A lot of necessary Spanish was not translated. Some of it was but if he meant to write this book to be read by people who speak English you’ve got to translate other languages.  If I hadn’t been reading on a Kindle there’s a lot I wouldn’t have been able to look up, as I do not have a Spanish-English dictionary tied to my waist.  I get that the story jumping back and forth was clever due to the border issue. Honestly though, Tolstoy is a great enough writer to do that and hold my interest. I’ve completely lost interest in Caputo’s characters the moment I leave them and I don’t care if I ever come back to them again. The main guy, whose name escapes me (that says something maybe it was Gil) is barely a character at all. I’m supposed to sympathize with him throughout the story but getting to know him is like surviving on plain graham crackers. The guy’s got less personality than Qui Gon Jin did in the prequitrilogy. (Can we start calling it that?) The guy goes fairly quickly from being somewhat sad  to suicidal to going out hunting to having sex with a cowgirl. I just wasn’t following it and frankly I didn’t believe it. I didn’t feel any of his feelings. You could say that I couldn’t understand the loss he’d gone through (from the beginning the reader knows that his wife died in the 9-11 attack) and that seems like a fair thing to say. I can’t imagine the emotions that would ensue after losing someone in a terrorist attack. However, I started reading “The Goldfinch” (even though it’s not  on the list..I needed a break) and Donna Tartt is doing her best to make me understand exactly how it feels. The MC’s feelings of loss in Tartt’s writing are thick and palpable. It’s more than a bit depressing. Caputo makes me understand none of it. The storyline worked well. Things came together in a more or less clever resolution that made sense and even made a statement about the far reaching consequences of sin and revenge, but after reading that shrine sex scene, I’ve completely lost any respect I might have otherwise mustered up for this novel. I simply could not care about the fates of any of the characters.

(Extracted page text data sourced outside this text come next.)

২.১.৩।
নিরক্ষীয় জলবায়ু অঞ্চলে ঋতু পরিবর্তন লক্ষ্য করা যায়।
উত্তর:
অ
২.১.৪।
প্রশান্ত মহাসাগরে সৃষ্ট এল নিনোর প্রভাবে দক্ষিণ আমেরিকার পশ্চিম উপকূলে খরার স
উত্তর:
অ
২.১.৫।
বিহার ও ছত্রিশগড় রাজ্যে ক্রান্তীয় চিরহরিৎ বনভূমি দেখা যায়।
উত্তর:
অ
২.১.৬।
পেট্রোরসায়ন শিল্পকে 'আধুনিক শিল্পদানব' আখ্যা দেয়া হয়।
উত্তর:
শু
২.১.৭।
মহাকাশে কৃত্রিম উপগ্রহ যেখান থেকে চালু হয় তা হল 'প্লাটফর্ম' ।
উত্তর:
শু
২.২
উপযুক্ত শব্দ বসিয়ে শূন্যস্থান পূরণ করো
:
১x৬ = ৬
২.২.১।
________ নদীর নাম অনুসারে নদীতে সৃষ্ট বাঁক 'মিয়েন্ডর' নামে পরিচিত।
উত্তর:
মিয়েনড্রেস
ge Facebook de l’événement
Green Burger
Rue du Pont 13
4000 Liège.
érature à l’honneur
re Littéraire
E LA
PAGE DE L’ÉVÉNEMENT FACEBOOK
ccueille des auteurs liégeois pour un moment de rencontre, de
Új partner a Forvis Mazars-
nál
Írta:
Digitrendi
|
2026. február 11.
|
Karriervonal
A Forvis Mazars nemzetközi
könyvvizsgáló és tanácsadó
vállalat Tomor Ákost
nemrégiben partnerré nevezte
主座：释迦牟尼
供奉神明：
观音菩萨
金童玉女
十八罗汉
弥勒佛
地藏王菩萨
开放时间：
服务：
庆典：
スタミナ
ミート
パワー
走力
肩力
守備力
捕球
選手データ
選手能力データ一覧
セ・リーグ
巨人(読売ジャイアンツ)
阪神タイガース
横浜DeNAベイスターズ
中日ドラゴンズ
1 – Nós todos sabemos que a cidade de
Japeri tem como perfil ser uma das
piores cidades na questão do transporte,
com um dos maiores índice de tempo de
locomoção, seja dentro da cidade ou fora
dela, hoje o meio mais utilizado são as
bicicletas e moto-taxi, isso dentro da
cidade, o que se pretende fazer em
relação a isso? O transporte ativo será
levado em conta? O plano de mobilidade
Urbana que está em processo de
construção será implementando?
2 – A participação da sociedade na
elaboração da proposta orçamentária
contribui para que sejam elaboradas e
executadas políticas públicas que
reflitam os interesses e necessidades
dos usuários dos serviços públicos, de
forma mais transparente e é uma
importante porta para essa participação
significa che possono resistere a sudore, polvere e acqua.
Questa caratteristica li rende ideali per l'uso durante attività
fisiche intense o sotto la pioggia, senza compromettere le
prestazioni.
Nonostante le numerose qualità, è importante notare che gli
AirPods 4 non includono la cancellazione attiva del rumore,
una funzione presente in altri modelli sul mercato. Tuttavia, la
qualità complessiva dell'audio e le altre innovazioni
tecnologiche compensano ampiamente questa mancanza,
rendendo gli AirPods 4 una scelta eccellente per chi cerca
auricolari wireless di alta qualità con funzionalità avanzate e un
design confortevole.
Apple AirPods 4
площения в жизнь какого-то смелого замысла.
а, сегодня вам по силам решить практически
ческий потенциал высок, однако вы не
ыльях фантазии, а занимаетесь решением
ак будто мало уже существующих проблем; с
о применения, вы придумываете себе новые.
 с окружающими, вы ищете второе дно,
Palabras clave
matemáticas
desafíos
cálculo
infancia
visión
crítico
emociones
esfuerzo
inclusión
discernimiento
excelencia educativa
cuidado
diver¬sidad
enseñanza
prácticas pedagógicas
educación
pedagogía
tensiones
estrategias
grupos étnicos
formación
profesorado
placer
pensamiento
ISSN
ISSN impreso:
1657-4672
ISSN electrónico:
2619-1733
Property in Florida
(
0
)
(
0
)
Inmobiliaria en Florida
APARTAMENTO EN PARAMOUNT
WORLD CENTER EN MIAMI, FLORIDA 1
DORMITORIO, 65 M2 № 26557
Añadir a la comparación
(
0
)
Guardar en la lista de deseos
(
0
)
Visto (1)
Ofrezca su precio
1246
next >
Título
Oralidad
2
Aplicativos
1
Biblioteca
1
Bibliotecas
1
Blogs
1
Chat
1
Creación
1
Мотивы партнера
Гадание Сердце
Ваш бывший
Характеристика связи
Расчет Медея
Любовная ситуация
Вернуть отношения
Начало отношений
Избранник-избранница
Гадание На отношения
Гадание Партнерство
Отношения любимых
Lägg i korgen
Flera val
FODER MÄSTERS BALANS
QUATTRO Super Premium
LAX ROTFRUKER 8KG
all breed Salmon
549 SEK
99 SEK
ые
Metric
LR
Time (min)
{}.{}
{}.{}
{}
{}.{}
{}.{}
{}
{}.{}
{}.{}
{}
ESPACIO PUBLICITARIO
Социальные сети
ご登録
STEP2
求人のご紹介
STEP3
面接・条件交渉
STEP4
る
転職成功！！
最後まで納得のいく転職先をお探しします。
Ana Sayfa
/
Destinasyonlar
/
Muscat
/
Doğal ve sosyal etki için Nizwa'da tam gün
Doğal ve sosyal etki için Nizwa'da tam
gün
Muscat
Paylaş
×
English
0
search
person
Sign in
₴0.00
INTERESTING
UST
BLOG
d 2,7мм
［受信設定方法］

Next on the list is Arkansas. That is “I Know Why the Caged Bird Sings” by Maya Angelou. The library did not have a print copy, which feels like a travesty but I’ve been listening to it instead of reading it because it’s actually read by Miss Angelou herself. Her prose is rich like poetry and I feel like it’s meant to be heard anyway, besides how can you understand a work better than by letting the author read it to you in their own voice and perhaps more importantly, in their own cadence.